The img tag has undergone a subtle transition over the last couple of years, but the addition of the srcset attribute has finally given responsive images a viable solution – and you can find out more about it from this fantastic article over at Webdesignerdeopt.com.

 

A/B testing for multiple devices

If you’re in this game to make a profit (for you or your clients) then you’ll know conversion rate optimisation (CRO) is fundamental to maximising the performance of a website. You can’t simply run tests for all your traffic and expect to make effective changes of the back of those results, though.

Different device types come with different user expectations, needs and intentions – each of which your diverse user experience needs to address. Which is why you’ll need to segment your traffic for A/B or multivariative testing to get data you can trust and make changes to meet their needs.

This isn’t necessarily a question of mobile vs desktop either.

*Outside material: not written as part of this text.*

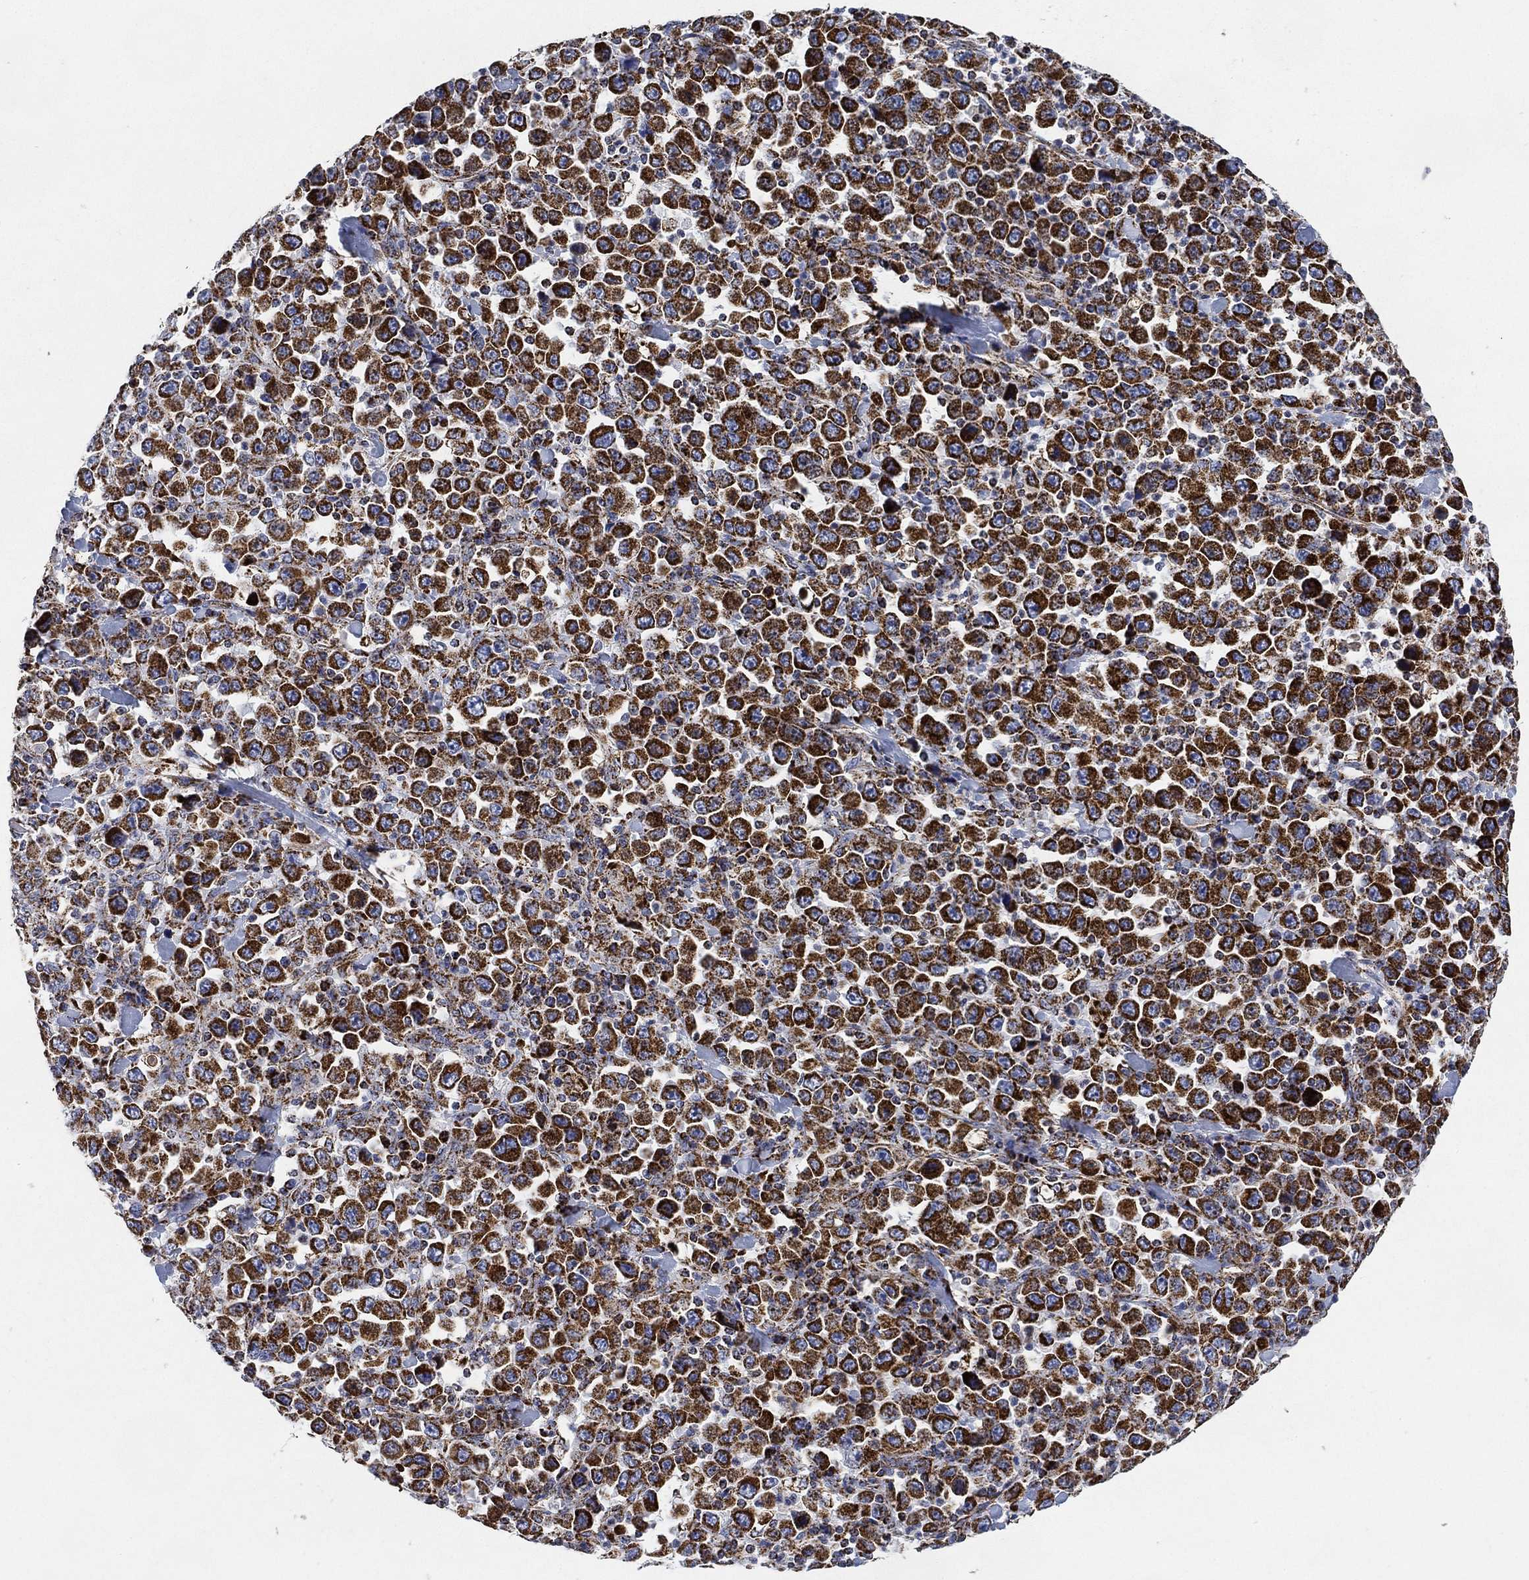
{"staining": {"intensity": "strong", "quantity": ">75%", "location": "cytoplasmic/membranous"}, "tissue": "stomach cancer", "cell_type": "Tumor cells", "image_type": "cancer", "snomed": [{"axis": "morphology", "description": "Normal tissue, NOS"}, {"axis": "morphology", "description": "Adenocarcinoma, NOS"}, {"axis": "topography", "description": "Stomach, upper"}, {"axis": "topography", "description": "Stomach"}], "caption": "Strong cytoplasmic/membranous positivity is identified in about >75% of tumor cells in stomach cancer (adenocarcinoma). Immunohistochemistry stains the protein in brown and the nuclei are stained blue.", "gene": "NDUFS3", "patient": {"sex": "male", "age": 59}}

Tablet conversion rates walk all over smartphone, so it’s worth segmenting data between the two devices – especially for e-commerce sites. You may even feel the need to segment between Android and iOS devices to make changes suited to users who prefer each given iOS – whatever maxes conversions.

To find out more about why you need to segment your test traffic take a look at this article at ConversionXL.com.

 

Improving the multi-device experience

With segmented data from multiple devices, you should be in a position to improve user experience across every device you consider important to your target audience. You don’t have to stop at maximising conversions though – there are tons of UX issues we still haven’t found a viable answer to and that should be reason enough to experiment.

With your tests set up correctly you have an environment to test more creative solutions to things like mobile navigation. You can also counter design trends (let’s say the default hero sections) to test alternative approaches. Many in the industry argue web designs look and feel too similar these days and there’s a lot of truth to that. But you can take the initiative to test new solutions improve the overall user experience for users across the smallest of devices, all the way up to those 50-inch plus 4K TVs.